Turn every line of the items below into a single JSON list of strings, one string per line, leaving out blank lines.

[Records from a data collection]
○ ○ ○ ○ ○ ○ ○
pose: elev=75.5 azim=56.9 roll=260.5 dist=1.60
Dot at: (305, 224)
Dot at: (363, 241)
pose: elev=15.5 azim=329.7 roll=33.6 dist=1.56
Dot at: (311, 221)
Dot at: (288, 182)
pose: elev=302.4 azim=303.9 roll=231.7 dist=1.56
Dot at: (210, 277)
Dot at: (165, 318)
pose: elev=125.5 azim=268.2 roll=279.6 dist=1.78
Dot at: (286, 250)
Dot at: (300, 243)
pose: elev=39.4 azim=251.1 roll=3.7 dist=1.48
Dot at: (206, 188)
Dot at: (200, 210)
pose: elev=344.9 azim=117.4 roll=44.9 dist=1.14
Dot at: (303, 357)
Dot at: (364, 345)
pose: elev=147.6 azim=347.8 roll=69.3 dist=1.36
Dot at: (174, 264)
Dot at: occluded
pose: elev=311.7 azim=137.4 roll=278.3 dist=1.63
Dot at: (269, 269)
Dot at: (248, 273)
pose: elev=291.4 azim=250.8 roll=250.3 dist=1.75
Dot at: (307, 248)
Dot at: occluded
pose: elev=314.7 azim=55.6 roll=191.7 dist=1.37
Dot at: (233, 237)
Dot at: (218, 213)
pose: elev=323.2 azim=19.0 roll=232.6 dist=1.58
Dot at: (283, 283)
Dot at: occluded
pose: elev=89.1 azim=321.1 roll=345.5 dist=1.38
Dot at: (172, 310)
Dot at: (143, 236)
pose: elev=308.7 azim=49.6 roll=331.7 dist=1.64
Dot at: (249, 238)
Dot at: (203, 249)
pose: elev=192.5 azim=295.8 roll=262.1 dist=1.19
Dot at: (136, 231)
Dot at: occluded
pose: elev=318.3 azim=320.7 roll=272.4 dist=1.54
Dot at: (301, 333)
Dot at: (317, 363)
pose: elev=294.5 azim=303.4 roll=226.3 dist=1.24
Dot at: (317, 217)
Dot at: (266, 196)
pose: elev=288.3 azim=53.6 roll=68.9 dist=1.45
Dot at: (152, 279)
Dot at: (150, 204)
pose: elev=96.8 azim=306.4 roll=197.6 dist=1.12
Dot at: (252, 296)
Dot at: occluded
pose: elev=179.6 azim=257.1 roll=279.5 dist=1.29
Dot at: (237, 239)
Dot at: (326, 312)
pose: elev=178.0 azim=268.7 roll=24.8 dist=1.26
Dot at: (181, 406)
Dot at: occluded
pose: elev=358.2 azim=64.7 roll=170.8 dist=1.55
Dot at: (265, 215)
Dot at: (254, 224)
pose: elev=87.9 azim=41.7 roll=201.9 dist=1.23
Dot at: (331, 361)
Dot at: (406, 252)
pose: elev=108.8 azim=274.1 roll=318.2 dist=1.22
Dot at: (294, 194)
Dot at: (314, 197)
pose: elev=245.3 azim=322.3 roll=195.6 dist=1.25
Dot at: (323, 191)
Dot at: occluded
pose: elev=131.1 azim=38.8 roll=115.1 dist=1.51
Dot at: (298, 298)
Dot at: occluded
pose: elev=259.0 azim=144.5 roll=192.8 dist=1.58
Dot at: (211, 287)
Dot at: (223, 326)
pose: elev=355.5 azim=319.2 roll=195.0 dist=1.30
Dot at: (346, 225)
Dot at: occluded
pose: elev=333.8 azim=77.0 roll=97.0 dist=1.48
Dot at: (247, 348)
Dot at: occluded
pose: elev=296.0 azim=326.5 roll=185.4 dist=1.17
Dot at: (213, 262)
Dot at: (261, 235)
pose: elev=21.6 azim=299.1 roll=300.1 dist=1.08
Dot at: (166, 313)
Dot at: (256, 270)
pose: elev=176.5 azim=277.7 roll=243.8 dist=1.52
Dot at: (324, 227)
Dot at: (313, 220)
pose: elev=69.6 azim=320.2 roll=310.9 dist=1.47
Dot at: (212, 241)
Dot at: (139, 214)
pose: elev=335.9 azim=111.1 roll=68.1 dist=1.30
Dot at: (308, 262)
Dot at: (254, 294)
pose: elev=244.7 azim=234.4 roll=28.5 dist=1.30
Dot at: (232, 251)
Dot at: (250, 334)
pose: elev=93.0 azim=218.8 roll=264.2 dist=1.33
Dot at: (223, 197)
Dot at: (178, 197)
○ ○ ○ ○ ○ ○ ○
# SOLVED EXERCISE
[
  "pose: elev=75.5 azim=56.9 roll=260.5 dist=1.60",
  "Dot at: (305, 224)",
  "Dot at: (363, 241)",
  "pose: elev=15.5 azim=329.7 roll=33.6 dist=1.56",
  "Dot at: (311, 221)",
  "Dot at: (288, 182)",
  "pose: elev=302.4 azim=303.9 roll=231.7 dist=1.56",
  "Dot at: (210, 277)",
  "Dot at: (165, 318)",
  "pose: elev=125.5 azim=268.2 roll=279.6 dist=1.78",
  "Dot at: (286, 250)",
  "Dot at: (300, 243)",
  "pose: elev=39.4 azim=251.1 roll=3.7 dist=1.48",
  "Dot at: (206, 188)",
  "Dot at: (200, 210)",
  "pose: elev=344.9 azim=117.4 roll=44.9 dist=1.14",
  "Dot at: (303, 357)",
  "Dot at: (364, 345)",
  "pose: elev=147.6 azim=347.8 roll=69.3 dist=1.36",
  "Dot at: (174, 264)",
  "Dot at: occluded",
  "pose: elev=311.7 azim=137.4 roll=278.3 dist=1.63",
  "Dot at: (269, 269)",
  "Dot at: (248, 273)",
  "pose: elev=291.4 azim=250.8 roll=250.3 dist=1.75",
  "Dot at: (307, 248)",
  "Dot at: occluded",
  "pose: elev=314.7 azim=55.6 roll=191.7 dist=1.37",
  "Dot at: (233, 237)",
  "Dot at: (218, 213)",
  "pose: elev=323.2 azim=19.0 roll=232.6 dist=1.58",
  "Dot at: (283, 283)",
  "Dot at: occluded",
  "pose: elev=89.1 azim=321.1 roll=345.5 dist=1.38",
  "Dot at: (172, 310)",
  "Dot at: (143, 236)",
  "pose: elev=308.7 azim=49.6 roll=331.7 dist=1.64",
  "Dot at: (249, 238)",
  "Dot at: (203, 249)",
  "pose: elev=192.5 azim=295.8 roll=262.1 dist=1.19",
  "Dot at: (136, 231)",
  "Dot at: occluded",
  "pose: elev=318.3 azim=320.7 roll=272.4 dist=1.54",
  "Dot at: (301, 333)",
  "Dot at: (317, 363)",
  "pose: elev=294.5 azim=303.4 roll=226.3 dist=1.24",
  "Dot at: (317, 217)",
  "Dot at: (266, 196)",
  "pose: elev=288.3 azim=53.6 roll=68.9 dist=1.45",
  "Dot at: (152, 279)",
  "Dot at: (150, 204)",
  "pose: elev=96.8 azim=306.4 roll=197.6 dist=1.12",
  "Dot at: (252, 296)",
  "Dot at: occluded",
  "pose: elev=179.6 azim=257.1 roll=279.5 dist=1.29",
  "Dot at: (237, 239)",
  "Dot at: (326, 312)",
  "pose: elev=178.0 azim=268.7 roll=24.8 dist=1.26",
  "Dot at: (181, 406)",
  "Dot at: occluded",
  "pose: elev=358.2 azim=64.7 roll=170.8 dist=1.55",
  "Dot at: (265, 215)",
  "Dot at: (254, 224)",
  "pose: elev=87.9 azim=41.7 roll=201.9 dist=1.23",
  "Dot at: (331, 361)",
  "Dot at: (406, 252)",
  "pose: elev=108.8 azim=274.1 roll=318.2 dist=1.22",
  "Dot at: (294, 194)",
  "Dot at: (314, 197)",
  "pose: elev=245.3 azim=322.3 roll=195.6 dist=1.25",
  "Dot at: (323, 191)",
  "Dot at: occluded",
  "pose: elev=131.1 azim=38.8 roll=115.1 dist=1.51",
  "Dot at: (298, 298)",
  "Dot at: occluded",
  "pose: elev=259.0 azim=144.5 roll=192.8 dist=1.58",
  "Dot at: (211, 287)",
  "Dot at: (223, 326)",
  "pose: elev=355.5 azim=319.2 roll=195.0 dist=1.30",
  "Dot at: (346, 225)",
  "Dot at: occluded",
  "pose: elev=333.8 azim=77.0 roll=97.0 dist=1.48",
  "Dot at: (247, 348)",
  "Dot at: occluded",
  "pose: elev=296.0 azim=326.5 roll=185.4 dist=1.17",
  "Dot at: (213, 262)",
  "Dot at: (261, 235)",
  "pose: elev=21.6 azim=299.1 roll=300.1 dist=1.08",
  "Dot at: (166, 313)",
  "Dot at: (256, 270)",
  "pose: elev=176.5 azim=277.7 roll=243.8 dist=1.52",
  "Dot at: (324, 227)",
  "Dot at: (313, 220)",
  "pose: elev=69.6 azim=320.2 roll=310.9 dist=1.47",
  "Dot at: (212, 241)",
  "Dot at: (139, 214)",
  "pose: elev=335.9 azim=111.1 roll=68.1 dist=1.30",
  "Dot at: (308, 262)",
  "Dot at: (254, 294)",
  "pose: elev=244.7 azim=234.4 roll=28.5 dist=1.30",
  "Dot at: (232, 251)",
  "Dot at: (250, 334)",
  "pose: elev=93.0 azim=218.8 roll=264.2 dist=1.33",
  "Dot at: (223, 197)",
  "Dot at: (178, 197)"
]